In an age of austerity, the list of worthy causes deserving both moral and financial support seems to get longer by the day. For the next couple of weeks, I’ll take a look at a few lesser known ones: not so much in the extremely optimistic hope that a philanthropic billionaire will stumble across these posts, but simply to raise awareness just a little!
My first pick is ‘Build the Lenox‘, the project to build a replica seventeenth century warship on the site of the historic Royal Dockyard at Deptford (which this year celebrates its 500th anniversary). I have to declare an interest in this one. The genesis of the project was the book The Restoration Warship by my old friend Richard Endsor, a remarkably detailed study of the design, construction and career of the ship based on over twenty years’ research. (Richard also produced the magnificent cover art for the original UK and US editions of Gentleman Captain.) The Lenox was the first of the thirty new ships begun in the 1670s on the initiative of King Charles II and Samuel Pepys, who in 1677 convinced a reluctant House of Commons that the Royal Navy had fallen behind its rivals, France and the Netherlands, and succeeded in winning the funds for the new building programme. Because she was the first ship to be built, a huge amount of detailed information about the construction of Lenox survives, meaning that it would be possible to reconstruct an essentially exact replica of the ship.
I blogged in more detail about the history of the Lenox and the genesis of the replica project a few months ago, so this post is by way of an update on progress. The Lenox project has now become an integral part of the ongoing discussions of the future of Convoys Wharf, the former historic dockyard site at Deptford (see another previous post on this blog for the archaeological excavations that revealed much of the extraordinary history and heritage of this site). Local opposition to the scale and nature of some of the developers’ proposals has led to the development of alternative strategies, and the building of the new Lenox on the site is one of these. It is hoped that the construction of the ship would create opportunities for local youngsters to learn valuable skills, while the tourism potential of the ship (so close to Greenwich, that major tourist trap and ubiquitous film location) should be tremendous. The new Lenox would also have potential as a unique and attractive location for corporate events. If funds permit the construction of a ship that could actually put to sea, then further possibilities open up – for example, potential opportunities for young people to undertake sail training in an ‘original’ tall ship.
The Lenox team are currently developing their plans and trying to raise their profile. As part of this process, both they and ‘Deptford 500’ had a strong presence last weekend at the Master Shipwright’s house in Deptford, the oldest surviving dockyard building in Britain (1708), which was open to the public over the weekend as part of the splendid London Open House. I went along to lend my support, as did none other than Mr Samuel Pepys himself, who gatecrashed the Lenox press conference and was duly filmed by the BBC! It proved to be a very enjoyable event, with a substantial number of people visiting the house and, in many cases, showing a real interest in the project.

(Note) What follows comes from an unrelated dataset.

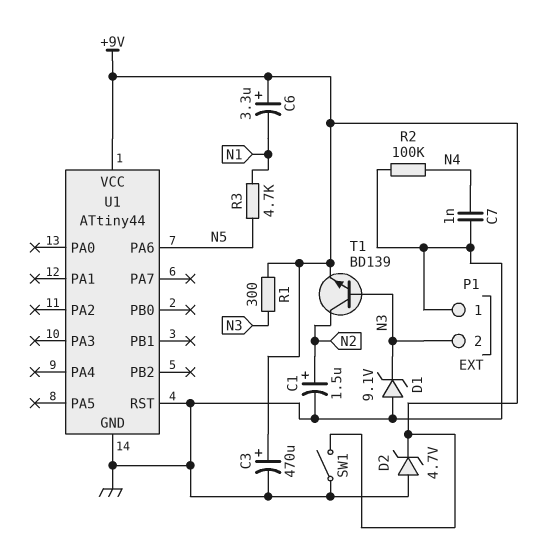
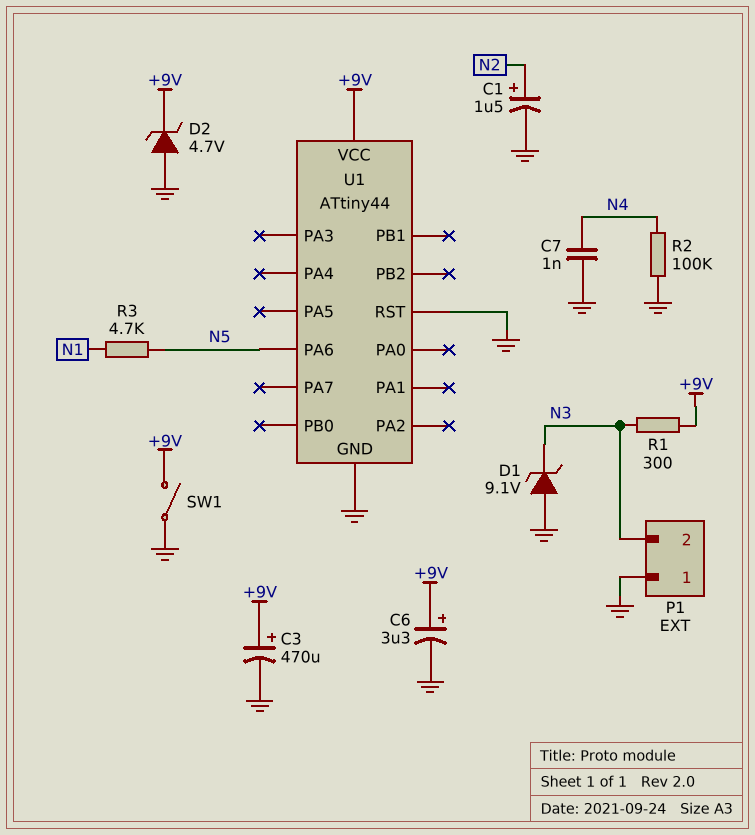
C6: 3.3uF (plus +9V, minus N1) -> 3.3uF (plus +9V, minus GND)
T1: NPN BD139 (B N3, C N2, E +9V) -> none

It’s clear that many in the Deptford area have really taken the Lenox project to heart – for example, the pub adjacent to the dockyard site is plastered with ‘Build the Lenox‘ posters! Obviously, though, the hard part will be ensuring that the new Lenox becomes an integral part of whatever finally happens on the Convoys Wharf site, while the even harder part will be raising the funds to make it happen. So if you really are a philanthropic billionaire who’s happened to chance on this blog…well, need I say more?